Assignment |
Give the count of lines in the records that contain the string "García", and write nothing but that number.

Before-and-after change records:
BEGIN

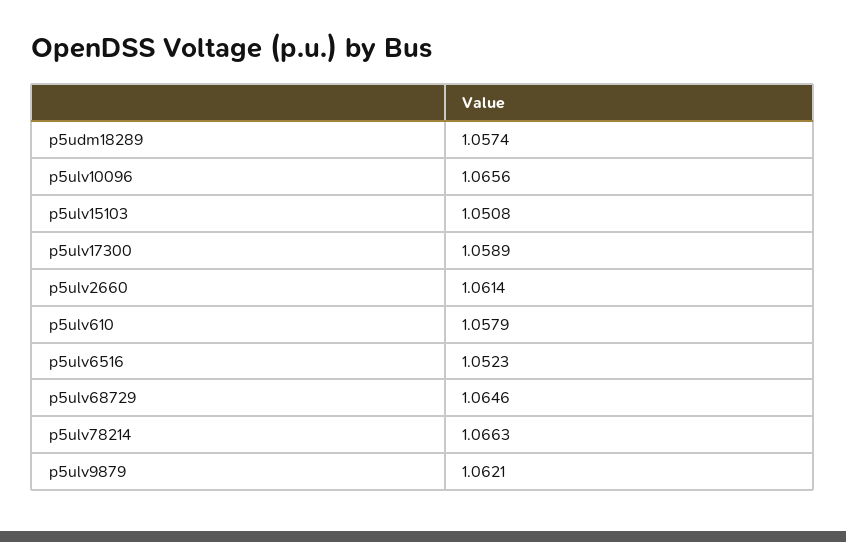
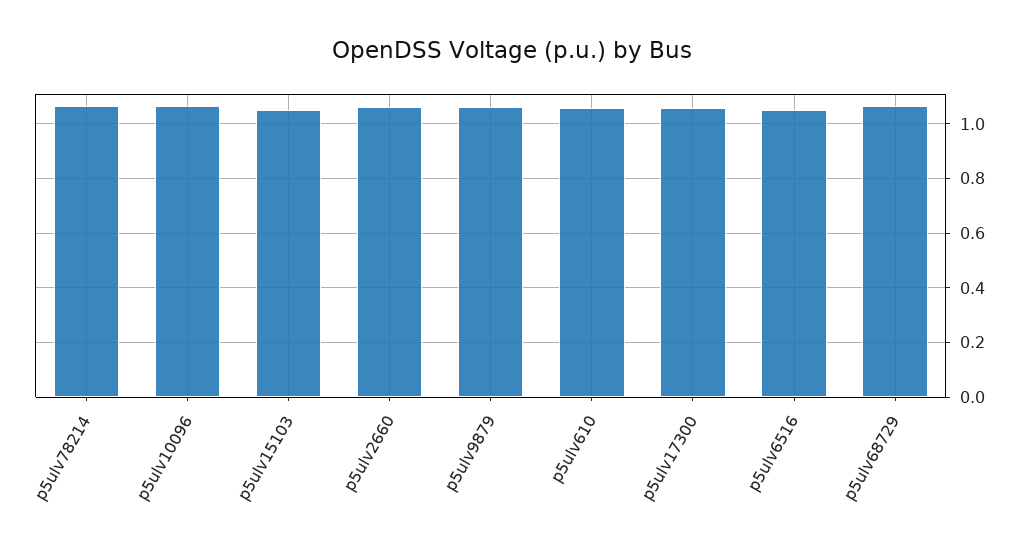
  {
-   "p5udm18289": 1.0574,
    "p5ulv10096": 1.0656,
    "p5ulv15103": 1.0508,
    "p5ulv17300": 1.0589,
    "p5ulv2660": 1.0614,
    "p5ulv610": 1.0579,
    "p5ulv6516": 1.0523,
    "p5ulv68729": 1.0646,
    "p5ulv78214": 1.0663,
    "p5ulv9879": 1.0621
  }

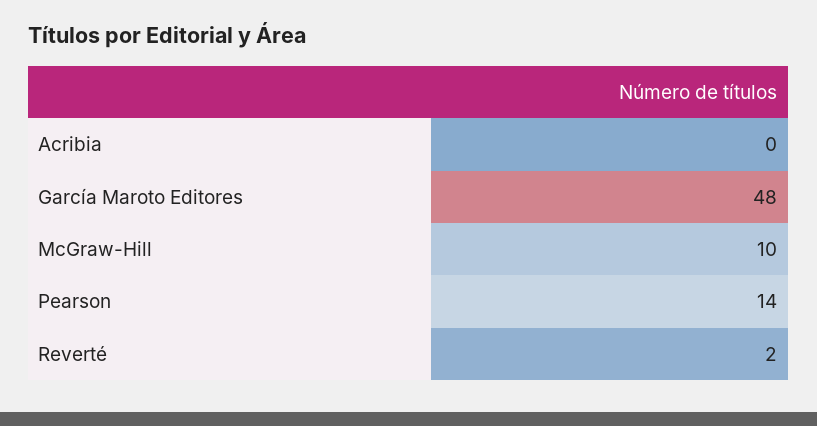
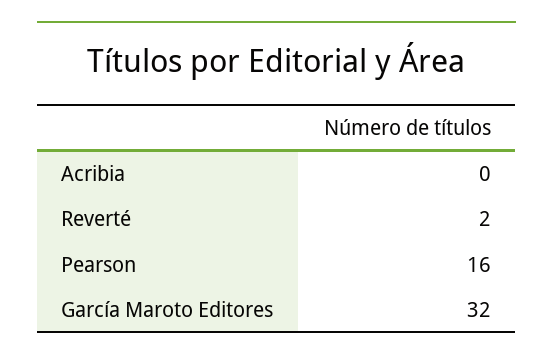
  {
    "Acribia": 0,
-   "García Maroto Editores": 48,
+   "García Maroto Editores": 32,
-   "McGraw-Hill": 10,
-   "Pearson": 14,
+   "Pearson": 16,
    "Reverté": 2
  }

END

Written response |
2